# The problem:
Nothing in the records below should be altered in the copy, although the pictures must be left out.

┌─ Records for this task

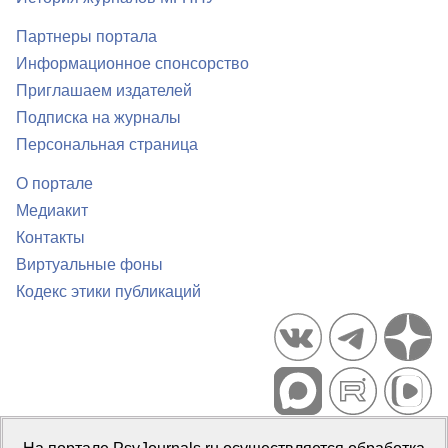
Партнеры портала
Информационное спонсорство
Приглашаем издателей
Подписка на журналы
Персональная страница
О портале
Медиакит
Контакты
Виртуальные фоны
Кодекс этики публикаций
Портал психологических изданий PsyJournals.ru, 2007–2026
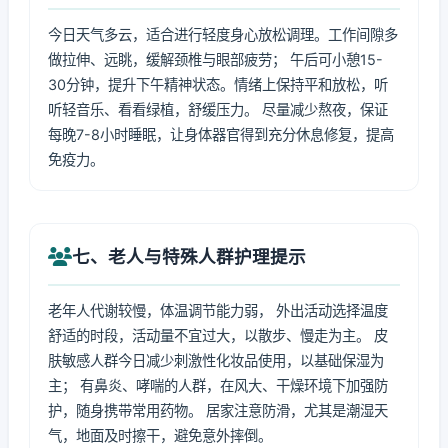
今日天气多云，适合进行轻度身心放松调理。工作间隙多
做拉伸、远眺，缓解颈椎与眼部疲劳； 午后可小憩15-
30分钟，提升下午精神状态。情绪上保持平和放松，听
听轻音乐、看看绿植，舒缓压力。 尽量减少熬夜，保证
每晚7-8小时睡眠，让身体器官得到充分休息修复，提高
免疫力。
七、老人与特殊人群护理提示
老年人代谢较慢，体温调节能力弱， 外出活动选择温度
舒适的时段，活动量不宜过大，以散步、慢走为主。 皮
肤敏感人群今日减少刺激性化妆品使用，以基础保湿为
主； 有鼻炎、哮喘的人群，在风大、干燥环境下加强防
护，随身携带常用药物。 居家注意防滑，尤其是潮湿天
气，地面及时擦干，避免意外摔倒。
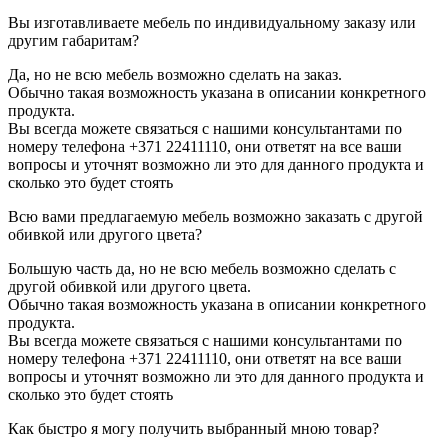
Вы изготавливаете мебель по индивидуальному заказу или
другим габаритам?
Да, но не всю мебель возможно сделать на заказ.
Обычно такая возможность указана в описании конкретного
продукта.
Вы всегда можете связаться с нашими консультантами по
номеру телефона +371 22411110, они ответят на все ваши
вопросы и уточнят возможно ли это для данного продукта и
сколько это будет стоять
Всю вами предлагаемую мебель возможно заказать с другой
обивкой или другого цвета?
Большую часть да, но не всю мебель возможно сделать с
другой обивкой или другого цвета.
Обычно такая возможность указана в описании конкретного
продукта.
Вы всегда можете связаться с нашими консультантами по
номеру телефона +371 22411110, они ответят на все ваши
вопросы и уточнят возможно ли это для данного продукта и
сколько это будет стоять
Как быстро я могу получить выбранный мною товар?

└─

# Written response:
Партнеры портала
Информационное спонсорство
Приглашаем издателей
Подписка на журналы
Персональная страница
О портале
Медиакит
Контакты
Виртуальные фоны
Кодекс этики публикаций
Портал психологических изданий PsyJournals.ru, 2007–2026
今日天气多云，适合进行轻度身心放松调理。工作间隙多
做拉伸、远眺，缓解颈椎与眼部疲劳； 午后可小憩15-
30分钟，提升下午精神状态。情绪上保持平和放松，听
听轻音乐、看看绿植，舒缓压力。 尽量减少熬夜，保证
每晚7-8小时睡眠，让身体器官得到充分休息修复，提高
免疫力。
七、老人与特殊人群护理提示
老年人代谢较慢，体温调节能力弱， 外出活动选择温度
舒适的时段，活动量不宜过大，以散步、慢走为主。 皮
肤敏感人群今日减少刺激性化妆品使用，以基础保湿为
主； 有鼻炎、哮喘的人群，在风大、干燥环境下加强防
护，随身携带常用药物。 居家注意防滑，尤其是潮湿天
气，地面及时擦干，避免意外摔倒。
Вы изготавливаете мебель по индивидуальному заказу или
другим габаритам?
Да, но не всю мебель возможно сделать на заказ.
Обычно такая возможность указана в описании конкретного
продукта.
Вы всегда можете связаться с нашими консультантами по
номеру телефона +371 22411110, они ответят на все ваши
вопросы и уточнят возможно ли это для данного продукта и
сколько это будет стоять
Всю вами предлагаемую мебель возможно заказать с другой
обивкой или другого цвета?
Большую часть да, но не всю мебель возможно сделать с
другой обивкой или другого цвета.
Обычно такая возможность указана в описании конкретного
продукта.
Вы всегда можете связаться с нашими консультантами по
номеру телефона +371 22411110, они ответят на все ваши
вопросы и уточнят возможно ли это для данного продукта и
сколько это будет стоять
Как быстро я могу получить выбранный мною товар?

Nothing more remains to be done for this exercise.